I think in so many of these situations, you have a dad who pretty much left all of or the majority if parenting to the Ex. When they split up, the truth is, he really doesn't know his own kids that well, in terms of their personalities, likes and dislikes....he doesn't know their teachers, their friends....he's so far removed from his children and thinks it's all about the money.

I also think a lot of SMs struggle to see other points of view when problems arise, same as their partners struggle to understand how challenging it can be as a SM.

There should be a mandatory must read list for SPs, before taking the plunge.

AlrightThereSkippy · 31/08/2021 17:37

Tbf it is a predominantly female site, so views will be skewed towards the female perspective. That is generally a positive thing, but collateral damage can be that men coming on here do get an unnecessarily hard time, sometimes when they clearly haven't done anything wrong! It isn't all the time though. I think that's a huge exaggeration. I was on a thread recently where a man was upset that his exw was getting their shared DCs to call her new bf 'daddy'. He got so much support, plus one stupid, unhelpful comment, which was immediately and firmly shot down by other posters who were supporting the male op. That poster swiftly backpedalled and fucked off!

I don't think this place is perfect btw. I've had disagreements with how things have been handled on here, as I'm sure everyone has.

AlrightThereSkippy · 31/08/2021 17:39

That is generally a positive thing

Because I think having a space online which is mainly for women is really important. I'm sure men feel the same and I wouldn't waltz into a predominantly male site and start womansplaining to them or expect them to immediately get my perspective.

IWasBornInAThunderstorm · 31/08/2021 18:46

If I post here I find I often have to check my message over and over before I press send just incase I have used a word that is remotely negative or could be twisted as negative towards the ex. Or read as sarcasm. And then I just give up and delete my comment and don't post. Or I do post and get torn to shreds anyway. I don't think the other sections are like this.
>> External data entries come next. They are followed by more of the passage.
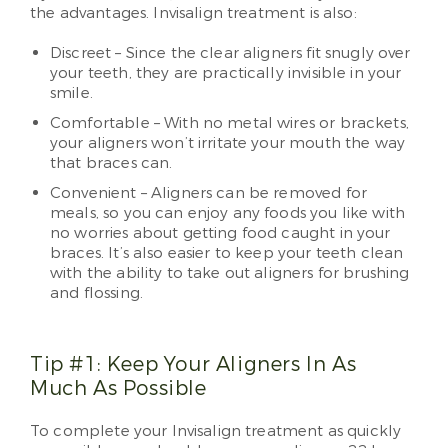
the advantages. Invisalign treatment is also:
Discreet – Since the clear aligners fit snugly over
your teeth, they are practically invisible in your
smile.
Comfortable – With no metal wires or brackets,
your aligners won’t irritate your mouth the way
that braces can.
Convenient – Aligners can be removed for
meals, so you can enjoy any foods you like with
no worries about getting food caught in your
braces. It’s also easier to keep your teeth clean
with the ability to take out aligners for brushing
and flossing.
Tip #1: Keep Your Aligners In As
Much As Possible
To complete your Invisalign treatment as quickly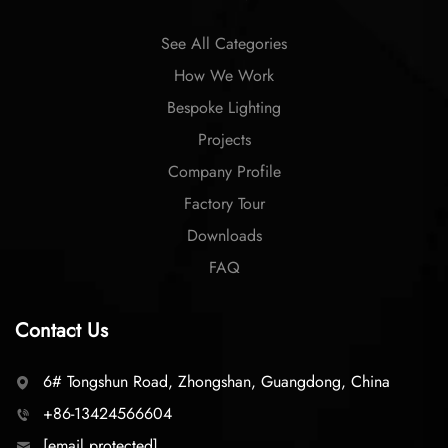
See All Categories
How We Work
Bespoke Lighting
Projects
Company Profile
Factory Tour
Downloads
FAQ
Contact Us
6# Tongshun Road, Zhongshan, Guangdong, China
+86-13424566604
[email protected]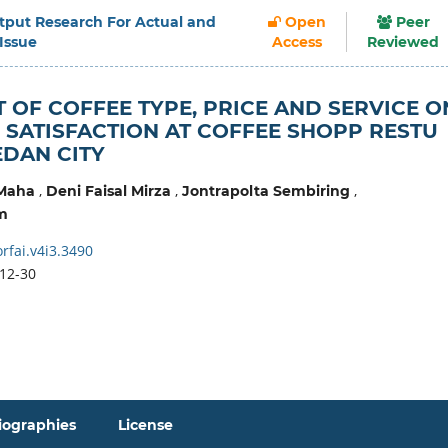
Output Research For Actual and
Open
Peer
 Issue
Access
Reviewed
T OF COFFEE TYPE, PRICE AND SERVICE O
SATISFACTION AT COFFEE SHOPP RESTU
DAN CITY
,
,
,
 Maha
Deni Faisal Mirza
Jontrapolta Sembiring
m
rfai.v4i3.3490
12-30
iographies
License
sassbott · 31/08/2021 20:12

@Getawaywithit I would count that relate counsellors advice as scraping the bottom of the barrel advice. As in, given the circumstances, xyz is the best you can do.
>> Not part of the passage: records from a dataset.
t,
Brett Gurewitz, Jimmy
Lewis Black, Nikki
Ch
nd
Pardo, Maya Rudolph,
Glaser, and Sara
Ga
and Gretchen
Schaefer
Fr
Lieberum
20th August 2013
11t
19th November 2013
So if one parent is high conflict/ non supportive of the other parents relationship/ engaging in PA, essentially the best you can do is to try and model healthy relationships/ behaviour yourself.
In no way does modelling a healthier family dynamic guarantee in anyway that the children the escape what is happening in the other parents home. Especially if the parent engaging in unhealthy behaviours is the RP.

One parent can try their best. Be positive about the other parent, not bad mouth and (most importantly) teach children the skills to think independently. So if a parent is mouthing off about the other parent, instead of internalising it, the child has the ability to stop and think ‘is that MY experience of my parent? No it isn’t’. Or ‘yes it is.’ And the parents voice becomes less dominant and the child’s internal reality is what they allow to have happen.

Both of those scenarios are a best wish. So much depends on the resilience and emotional make up of the child. Children are programmed to need their mothers (more so than fathers as mothers were the source of food). So it is VERY unnatural and difficult for a child to reject a mother. The reality is that a mother can engage in deeply unhealthy behaviours and the child will simply accept/ defend that parent. Why? Because their need for that parent and fear of loss outweighs anything else.

This is really deeply damaging psychology at play in some families post separation. Some I think is peoples own damage coming out subconsciously and they’re sadly replaying their own unresolved traumas. Some is out and out vindictiveness. And this is what is missed time and again on these boards. Not all scenarios are this extreme but I would hazard a guess that there a degrees of this sort of stuff underpinning a fair few scenarios.

There is sweet FA SP’s can do in these scenarios aside from detach and try and not let the dysfunction consume them.